Stored data entries ▸
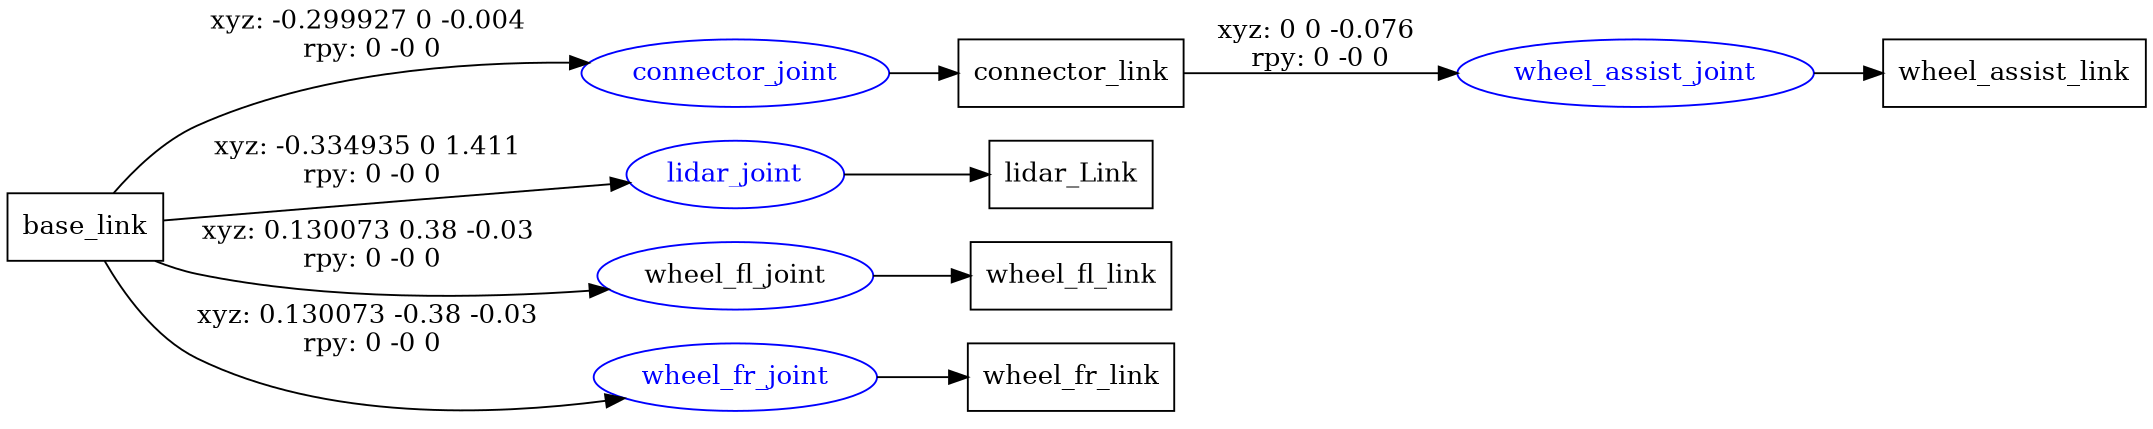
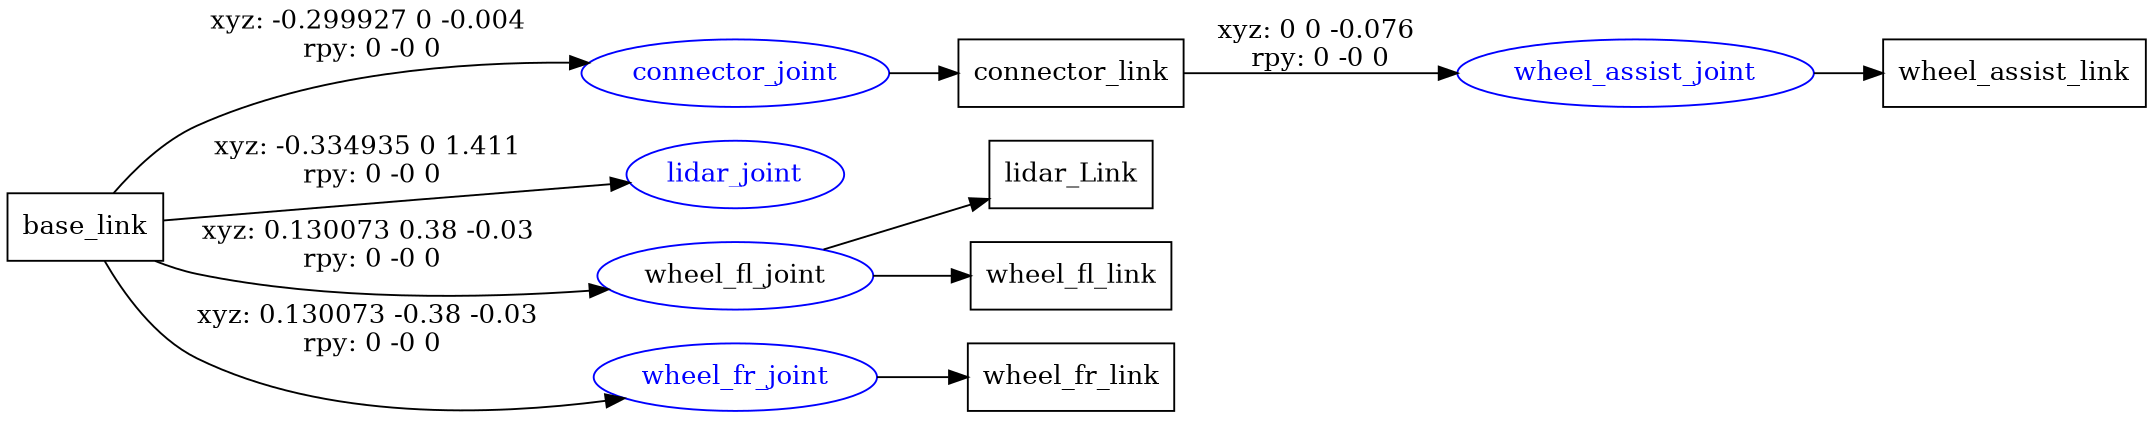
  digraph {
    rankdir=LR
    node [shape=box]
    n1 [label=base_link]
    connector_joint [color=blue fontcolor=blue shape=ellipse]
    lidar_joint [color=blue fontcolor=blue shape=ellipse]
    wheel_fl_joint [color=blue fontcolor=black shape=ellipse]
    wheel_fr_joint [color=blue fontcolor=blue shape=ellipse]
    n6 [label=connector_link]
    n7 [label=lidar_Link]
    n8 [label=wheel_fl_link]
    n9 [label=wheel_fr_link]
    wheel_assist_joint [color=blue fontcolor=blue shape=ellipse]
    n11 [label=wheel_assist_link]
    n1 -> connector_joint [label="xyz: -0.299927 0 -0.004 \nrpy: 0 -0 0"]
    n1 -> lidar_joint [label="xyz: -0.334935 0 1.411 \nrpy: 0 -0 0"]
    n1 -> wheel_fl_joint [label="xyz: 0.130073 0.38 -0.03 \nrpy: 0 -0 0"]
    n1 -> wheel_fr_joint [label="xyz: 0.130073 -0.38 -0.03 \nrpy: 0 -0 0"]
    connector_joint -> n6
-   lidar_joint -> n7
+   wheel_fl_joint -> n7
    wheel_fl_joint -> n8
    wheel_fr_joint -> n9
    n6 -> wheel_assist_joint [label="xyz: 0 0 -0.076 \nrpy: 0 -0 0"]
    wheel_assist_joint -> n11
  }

Task objective ▸
Lay out the lines of the diagram source above as a Markdown table with the columns "Row" and "Line", one numbered row per line, leaving out blank lines and the pictures. Cover every record.

Output for this task ▸
| Row | Line |
|---|---|
| 1 |   digraph { |
| 2 |     rankdir=LR |
| 3 |     node [shape=box] |
| 4 |     n1 [label=base_link] |
| 5 |     connector_joint [color=blue fontcolor=blue shape=ellipse] |
| 6 |     lidar_joint [color=blue fontcolor=blue shape=ellipse] |
| 7 |     wheel_fl_joint [color=blue fontcolor=black shape=ellipse] |
| 8 |     wheel_fr_joint [color=blue fontcolor=blue shape=ellipse] |
| 9 |     n6 [label=connector_link] |
| 10 |     n7 [label=lidar_Link] |
| 11 |     n8 [label=wheel_fl_link] |
| 12 |     n9 [label=wheel_fr_link] |
| 13 |     wheel_assist_joint [color=blue fontcolor=blue shape=ellipse] |
| 14 |     n11 [label=wheel_assist_link] |
| 15 |     n1 -> connector_joint [label="xyz: -0.299927 0 -0.004 \nrpy: 0 -0 0"] |
| 16 |     n1 -> lidar_joint [label="xyz: -0.334935 0 1.411 \nrpy: 0 -0 0"] |
| 17 |     n1 -> wheel_fl_joint [label="xyz: 0.130073 0.38 -0.03 \nrpy: 0 -0 0"] |
| 18 |     n1 -> wheel_fr_joint [label="xyz: 0.130073 -0.38 -0.03 \nrpy: 0 -0 0"] |
| 19 |     connector_joint -> n6 |
| 20 | -   lidar_joint -> n7 |
| 21 | +   wheel_fl_joint -> n7 |
| 22 |     wheel_fl_joint -> n8 |
| 23 |     wheel_fr_joint -> n9 |
| 24 |     n6 -> wheel_assist_joint [label="xyz: 0 0 -0.076 \nrpy: 0 -0 0"] |
| 25 |     wheel_assist_joint -> n11 |
| 26 |   } |